The height, the slant height, and half the length of the base form a right triangle.
Let the height of the pyramid be h.
Using the Pythagorean theorem, we have:
(1/2 of the base)^2 + h^2 = slant height^2
(230.5/2)^2 + h^2 = 180.2^2
(115.25)^2 + h^2 = 32544.04
h^2 = 32544.04 - (115.25)^2
h^2 ≈ 32544.04 - 13300.5625
h^2 ≈ 19243.4775
Taking the square root of both sides gives:
h ≈ √19243.4775
h ≈ 138.821
Therefore, the height of the pyramid is approximately 138.8 m.

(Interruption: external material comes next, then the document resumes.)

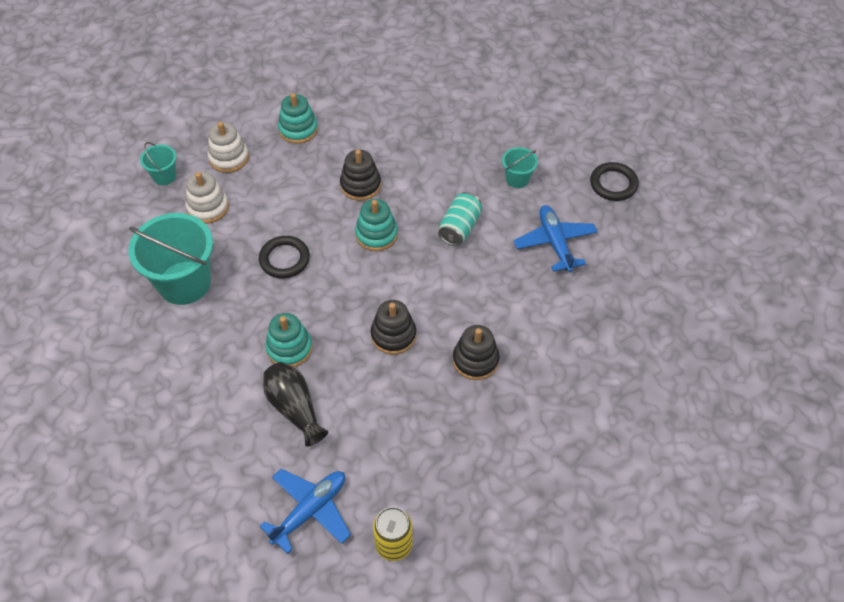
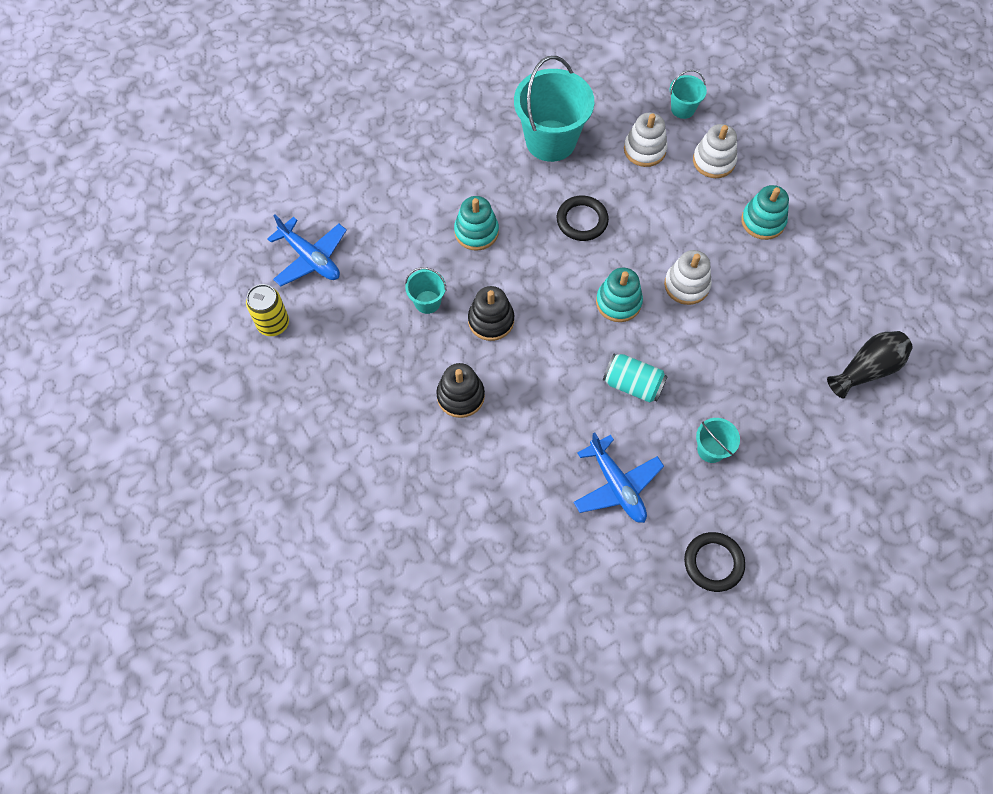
camera: 90 degrees right, 10 degrees up
(295, 408) = (411, 240): black vase -> black vase (867, 369)
(360, 185) = (686, 285): black stacking toy -> white stacking toy
(371, 391) = (427, 302): none -> turquoise bucket
(555, 243) = (616, 485): blue plane -> blue plane turned 75 degrees clockwise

Keysha is building a coffee table. It’s going to be in the shape of a rectangular prism, without the faces. She wants to make the table decorative by adding metal diagonals. The length of the coffee table will be 44 in., the width 24 in., and the height 14 in. Find the length Keysha should make each diagonal. Round the answer to the nearest tenth.(1 point)
To find the length of each diagonal, we can use the Pythagorean theorem.
Let's consider the diagonal that goes from one corner of the table to the opposite corner.
Using the Pythagorean theorem, we have:
(diagonal)^2 = (length)^2 + (width)^2 + (height)^2
(diagonal)^2 = (44)^2 + (24)^2 + (14)^2
(diagonal)^2 = 1936 + 576 + 196
(diagonal)^2 = 2708
Taking the square root of both sides gives:
diagonal ≈ √2708
diagonal ≈ 52.04
Therefore, Keysha should make each diagonal approximately 52.0 inches long.